Could you please output all of the records exactly?

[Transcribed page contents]
[Start of section]
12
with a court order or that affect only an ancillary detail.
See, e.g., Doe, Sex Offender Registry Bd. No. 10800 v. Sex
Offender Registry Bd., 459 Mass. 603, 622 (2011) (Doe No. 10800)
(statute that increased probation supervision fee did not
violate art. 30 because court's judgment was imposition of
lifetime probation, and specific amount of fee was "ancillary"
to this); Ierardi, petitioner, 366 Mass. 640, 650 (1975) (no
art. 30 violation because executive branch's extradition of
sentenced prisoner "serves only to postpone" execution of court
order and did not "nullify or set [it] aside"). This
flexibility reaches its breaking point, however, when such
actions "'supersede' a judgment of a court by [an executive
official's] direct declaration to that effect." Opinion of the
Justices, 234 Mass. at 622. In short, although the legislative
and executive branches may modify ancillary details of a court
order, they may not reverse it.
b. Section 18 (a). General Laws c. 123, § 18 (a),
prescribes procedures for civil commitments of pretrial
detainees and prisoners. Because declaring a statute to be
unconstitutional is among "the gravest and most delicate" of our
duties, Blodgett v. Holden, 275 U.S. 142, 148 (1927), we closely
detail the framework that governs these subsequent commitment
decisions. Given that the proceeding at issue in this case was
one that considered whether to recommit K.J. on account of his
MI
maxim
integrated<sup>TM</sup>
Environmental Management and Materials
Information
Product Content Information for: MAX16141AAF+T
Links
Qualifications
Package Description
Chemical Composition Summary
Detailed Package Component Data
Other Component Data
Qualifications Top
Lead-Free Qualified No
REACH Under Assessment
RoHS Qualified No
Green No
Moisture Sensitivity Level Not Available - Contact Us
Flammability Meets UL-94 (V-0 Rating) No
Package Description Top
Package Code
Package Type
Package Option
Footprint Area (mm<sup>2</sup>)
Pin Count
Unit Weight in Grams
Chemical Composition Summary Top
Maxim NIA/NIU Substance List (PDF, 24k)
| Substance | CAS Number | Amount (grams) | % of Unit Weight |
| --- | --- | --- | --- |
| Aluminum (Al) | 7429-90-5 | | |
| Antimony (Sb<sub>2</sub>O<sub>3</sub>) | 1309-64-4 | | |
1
[End of section]
Response to the task:
12
with a court order or that affect only an ancillary detail.
See, e.g., Doe, Sex Offender Registry Bd. No. 10800 v. Sex
Offender Registry Bd., 459 Mass. 603, 622 (2011) (Doe No. 10800)
(statute that increased probation supervision fee did not
violate art. 30 because court's judgment was imposition of
lifetime probation, and specific amount of fee was "ancillary"
to this); Ierardi, petitioner, 366 Mass. 640, 650 (1975) (no
art. 30 violation because executive branch's extradition of
sentenced prisoner "serves only to postpone" execution of court
order and did not "nullify or set [it] aside"). This
flexibility reaches its breaking point, however, when such
actions "'supersede' a judgment of a court by [an executive
official's] direct declaration to that effect." Opinion of the
Justices, 234 Mass. at 622. In short, although the legislative
and executive branches may modify ancillary details of a court
order, they may not reverse it.
b. Section 18 (a). General Laws c. 123, § 18 (a),
prescribes procedures for civil commitments of pretrial
detainees and prisoners. Because declaring a statute to be
unconstitutional is among "the gravest and most delicate" of our
duties, Blodgett v. Holden, 275 U.S. 142, 148 (1927), we closely
detail the framework that governs these subsequent commitment
decisions. Given that the proceeding at issue in this case was
one that considered whether to recommit K.J. on account of his
MI
maxim
integrated<sup>TM</sup>
Environmental Management and Materials
Information
Product Content Information for: MAX16141AAF+T
Links
Qualifications
Package Description
Chemical Composition Summary
Detailed Package Component Data
Other Component Data
Qualifications Top
Lead-Free Qualified No
REACH Under Assessment
RoHS Qualified No
Green No
Moisture Sensitivity Level Not Available - Contact Us
Flammability Meets UL-94 (V-0 Rating) No
Package Description Top
Package Code
Package Type
Package Option
Footprint Area (mm<sup>2</sup>)
Pin Count
Unit Weight in Grams
Chemical Composition Summary Top
Maxim NIA/NIU Substance List (PDF, 24k)
| Substance | CAS Number | Amount (grams) | % of Unit Weight |
| --- | --- | --- | --- |
| Aluminum (Al) | 7429-90-5 | | |
| Antimony (Sb<sub>2</sub>O<sub>3</sub>) | 1309-64-4 | | |
1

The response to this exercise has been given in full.